**Prompt**
Without carrying over a single picture, write out the records below exactly.

○ ○ ○ ○

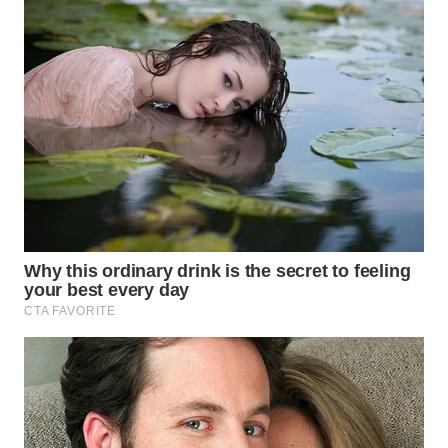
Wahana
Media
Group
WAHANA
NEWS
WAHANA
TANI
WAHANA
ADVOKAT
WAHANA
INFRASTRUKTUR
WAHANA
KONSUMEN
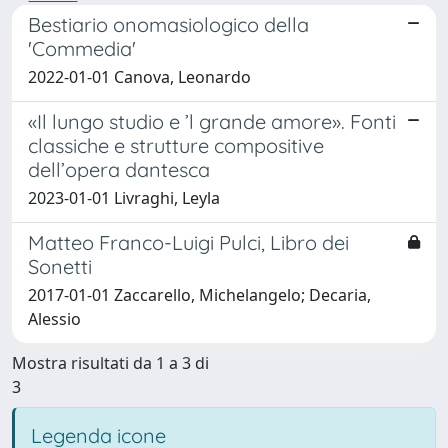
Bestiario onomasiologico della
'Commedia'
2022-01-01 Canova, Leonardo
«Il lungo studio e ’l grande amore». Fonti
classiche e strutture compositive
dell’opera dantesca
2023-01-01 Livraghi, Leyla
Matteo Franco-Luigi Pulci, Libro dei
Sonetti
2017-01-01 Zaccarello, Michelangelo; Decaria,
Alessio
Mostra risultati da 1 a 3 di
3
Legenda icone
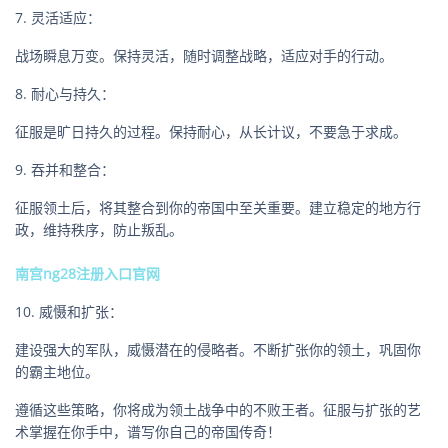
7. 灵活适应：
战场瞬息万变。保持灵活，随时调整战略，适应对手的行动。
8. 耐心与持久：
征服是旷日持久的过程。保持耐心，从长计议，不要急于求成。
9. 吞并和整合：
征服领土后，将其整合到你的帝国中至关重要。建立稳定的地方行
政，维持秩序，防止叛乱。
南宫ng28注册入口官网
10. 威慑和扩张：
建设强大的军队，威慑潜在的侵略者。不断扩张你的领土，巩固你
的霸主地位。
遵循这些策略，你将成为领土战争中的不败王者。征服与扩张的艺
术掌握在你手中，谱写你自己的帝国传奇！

○ ○ ○ ○

**Result below**
Wahana
Media
Group
WAHANA
NEWS
WAHANA
TANI
WAHANA
ADVOKAT
WAHANA
INFRASTRUKTUR
WAHANA
KONSUMEN
Bestiario onomasiologico della
'Commedia'
2022-01-01 Canova, Leonardo
«Il lungo studio e ’l grande amore». Fonti
classiche e strutture compositive
dell’opera dantesca
2023-01-01 Livraghi, Leyla
Matteo Franco-Luigi Pulci, Libro dei
Sonetti
2017-01-01 Zaccarello, Michelangelo; Decaria,
Alessio
Mostra risultati da 1 a 3 di
3
Legenda icone
7. 灵活适应：
战场瞬息万变。保持灵活，随时调整战略，适应对手的行动。
8. 耐心与持久：
征服是旷日持久的过程。保持耐心，从长计议，不要急于求成。
9. 吞并和整合：
征服领土后，将其整合到你的帝国中至关重要。建立稳定的地方行
政，维持秩序，防止叛乱。
南宫ng28注册入口官网
10. 威慑和扩张：
建设强大的军队，威慑潜在的侵略者。不断扩张你的领土，巩固你
的霸主地位。
遵循这些策略，你将成为领土战争中的不败王者。征服与扩张的艺
术掌握在你手中，谱写你自己的帝国传奇！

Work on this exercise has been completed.